Menander was a Greek playwright, active in Athens toward the end of the third century. He wrote what was called "New Comedy" -- as distinguished from the plays of earlier writers such as Aristophanes. Rarely does one come across Menander nowadays, except in footnotes to Shakespeare or other classic authors, who mined his plays for plots. Given both Menander's status and obscurity, the chance to see Dyskolos, his only complete surviving text, was not an occasion to miss.
The play is currently on the boards at Tulane, courtesy of an adventurous troupe called Evolving Door Productions. Under Sarah Clifford's direction, 13 young, enthusiastic actors bring to life the romantic intrigues of a toga-clad urban middle class from long ago. In a nod to Menander's choral interludes, a grunge trio wails away stridently, while two disco-nymphs gyrate for all they're worth -- though what this adds to the otherwise straightforward ancient-world staging eludes me.
Dyskolos is certainly a worthwhile endeavor. What puzzled me, however, was not simply that I didn't find it funny, but that I couldn't imagine how it ever could be funny.
I got a gleam of understanding, however, the very next night when I visited 735 Bourbon St. (a location the dissolute codgers among us will remember as Lucky Pierre's, now called the 735 Club). There, the always well-meaning Grenadine McGunkle is trying yet again to bring good cheer to the squalid precincts of The Everlasting Arms Motor Park in the third edition of Running With Scissors' annual Christmas romp, Grenadine McGunkle's Double-Wide Christmas. All the usual suspects are present: our hostess, Grenadine (Dorian Rush), an eternally beleaguered housewife; Tater (Flynn De Marco), her hoodlum son; Mr. Stouge (Jim Jeske), a crotchety neighbor; Loretta (Bianca Del Rio), an overly fertile chain-smoker; Sally Ann (Debbie Davis), an unwed beauty-pageant mom; Sierra-Brittany (Jason Toups), her plucky, but doomed pageant daughter; Gladys Finklestein (Brian Peterson), a meshuganah neighbor; and Lisbon Hyatt (Ruthann Blake), an actress, heiress and accidental guest. Not to mention Earl McGunkle, the world's most deadbeat husband (who is always played by none other than himself, for reasons that will be obvious to all who have the good fortune to see the show).
Now, with this list of characters in mind, read what the Cambridge Guide to World Theatre says about Menander: "There is a limited range of stock character-types -- stern fathers, lovesick youths, innocent girls, worldly courtesans, fawning parasites, cunning slaves, clownish cooks and so forth -- though there is room for variations within each type and the dramatists can play with the expectations which the types create."
The problem with Menander -- for us -- is that we have no real sense of the types, no appreciation of the variations and no expectations that can be surprised. And by us, I mean both the audience and the actors.

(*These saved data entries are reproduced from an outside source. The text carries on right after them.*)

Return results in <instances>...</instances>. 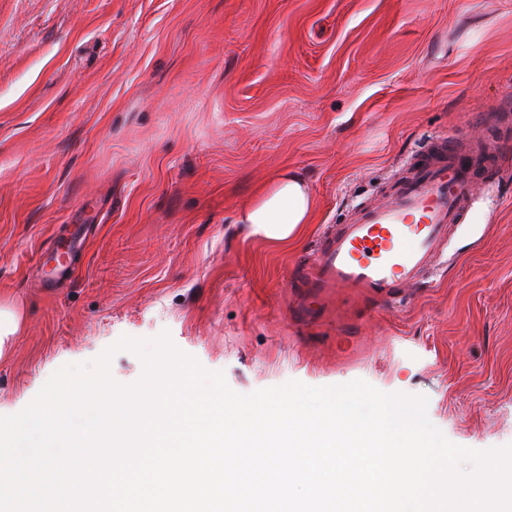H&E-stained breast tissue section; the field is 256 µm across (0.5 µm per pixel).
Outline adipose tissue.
<instances>
[{
	"label": "adipose tissue",
	"instance_id": "ef3b65f1",
	"mask_svg": "<svg viewBox=\"0 0 512 512\" xmlns=\"http://www.w3.org/2000/svg\"><path fill=\"white\" fill-rule=\"evenodd\" d=\"M313 209L314 197L307 181L296 174L282 173L239 211L237 221L252 235L288 243L297 240Z\"/></svg>",
	"mask_w": 512,
	"mask_h": 512
}]
</instances>
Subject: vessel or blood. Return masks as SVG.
<instances>
[{"label": "vessel or blood", "mask_w": 512, "mask_h": 512, "mask_svg": "<svg viewBox=\"0 0 512 512\" xmlns=\"http://www.w3.org/2000/svg\"><path fill=\"white\" fill-rule=\"evenodd\" d=\"M476 155L455 137L427 146L384 199L322 234L296 263L287 311L296 325H340L336 301L395 300L443 258L448 233L467 217L477 183Z\"/></svg>", "instance_id": "vessel-or-blood-1"}]
</instances>
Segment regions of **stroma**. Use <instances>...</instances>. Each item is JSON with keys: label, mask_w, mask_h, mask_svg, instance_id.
<instances>
[{"label": "stroma", "mask_w": 512, "mask_h": 512, "mask_svg": "<svg viewBox=\"0 0 512 512\" xmlns=\"http://www.w3.org/2000/svg\"><path fill=\"white\" fill-rule=\"evenodd\" d=\"M512 0H0V299L26 327L0 416L60 368L168 334L230 389L361 379L427 397L452 443L512 445ZM460 135L497 171L431 287L297 327L289 265ZM311 185L299 239L236 221L277 175Z\"/></svg>", "instance_id": "obj_1"}]
</instances>
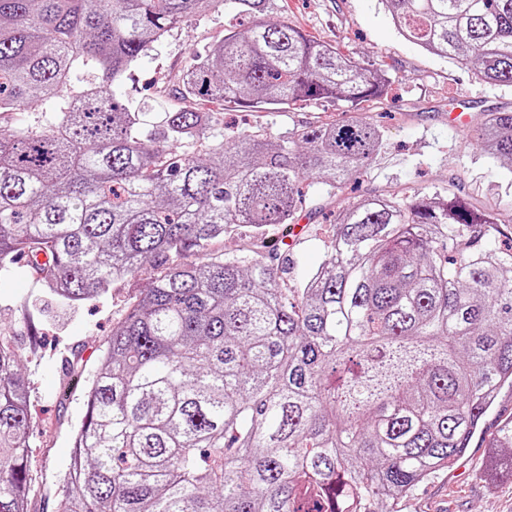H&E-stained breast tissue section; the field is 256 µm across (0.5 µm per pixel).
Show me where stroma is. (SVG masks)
<instances>
[{"mask_svg": "<svg viewBox=\"0 0 512 512\" xmlns=\"http://www.w3.org/2000/svg\"><path fill=\"white\" fill-rule=\"evenodd\" d=\"M279 3V10L268 14L269 22H288L361 65L385 69L391 81L381 101L363 105L366 116L385 133L383 152L367 172L338 190L335 203L299 213L304 230L293 245L284 244L281 234L269 235L268 244L286 262L284 278L289 284L305 279L324 261L340 208L398 189L430 193L451 181L462 197L480 207L493 198L496 186L512 181L511 170L479 156L471 137L483 114L512 111V86L481 82L456 61L423 51L399 34L381 0ZM234 11L229 4L172 31L114 82L116 97L129 100L150 124L161 112L181 105V76L194 51L221 40L224 17ZM457 109L467 115V122L451 119ZM338 116L330 104H297L228 111L224 121L241 133L263 128L277 134ZM149 284V275L142 274L114 284L100 300L70 309L45 298L36 277L0 271V329L13 332L31 387L29 512H56L66 488L75 430L106 342ZM510 422L512 390L506 388L465 455L402 501L400 512H512V474L491 466L493 440Z\"/></svg>", "mask_w": 512, "mask_h": 512, "instance_id": "obj_1", "label": "stroma"}]
</instances>
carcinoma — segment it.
Wrapping results in <instances>:
<instances>
[{
  "label": "carcinoma",
  "mask_w": 512,
  "mask_h": 512,
  "mask_svg": "<svg viewBox=\"0 0 512 512\" xmlns=\"http://www.w3.org/2000/svg\"><path fill=\"white\" fill-rule=\"evenodd\" d=\"M223 0H0V269L60 300H97L154 270L112 329L57 512H399L452 468L512 388V246L481 243L509 212L454 183L339 211L301 285L284 259L211 250L242 227L288 230L384 148L360 113L387 75L286 22L278 0H228L224 38L193 54L189 105L159 128L111 90L153 44ZM397 29L477 79L512 83V0H381ZM93 79L77 85V71ZM224 107L343 102L332 123L228 134ZM512 164V111L473 128ZM175 142L179 151L167 144ZM201 253L183 260L189 250ZM0 331V512H28L30 384ZM512 468V426L499 432Z\"/></svg>",
  "instance_id": "obj_1"
}]
</instances>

Grenadine McGunkle's Double-Wide Christmas, on the other hand, is enjoyable precisely because of our knowledge of the types and the hilarious elaborations and surprises writers Richard Read, Flynn De Marco and Dorian Rush have throw into the works. I have no idea what a spectator 2,000 years from now would make of a pregnant, chain-smoking welfare mom with a tot glued perpetually to her bosom and a way with words that would make a gansta blush. But to us, she's a misanthropic joy -- all the more so, since (like the hopeless pageant hopeful and the Jewish mahjong maven) she is a he.
Menander has another disadvantage. His Latin dialogue may be witty, incisive and vernacular, but the competent-enough verse translation at Tulane has no comic bite. Whereas, from Grenadine's first entrance (when she growls, "Where is that juvenile delinquent that sprung from my loins?") we know language is going to part of the fun.
The show resembles Christmases of double-wide past, with assorted changes -- like variations on a theme. The mysterious Cherry Flavored Body Butter once again appears, though the mailman who brings it doesn't. Once again, there are a dozen songs. Most are traditional yuletide ditties with new lyrics; all are catchy, and all appropriately askew.
Running With Scissors has matured into an impressively accomplished ensemble of zanies, and the characters in the trailer park seem custom fit to each performer. If the dialogue wasn't so crisp, you would think they were improvising.
Once again, Read and De Marco directed. Roy Haylock gets credit for the hilarious duds and (with an assist from Fifi Mahoney's) the sky-high hair.
Nobody fractures the yuletide spirit quite like Grenadine, bless her cotton-pickin' heart. She's a local classic.
- Sky-high fun: Loretta (Bianca Del Rio) works Grenadine (Dorian Rush) into a tizzy in Running With Scissors' Grenadine McGunkle's Double- Wide Christmas, now at the 735 Club.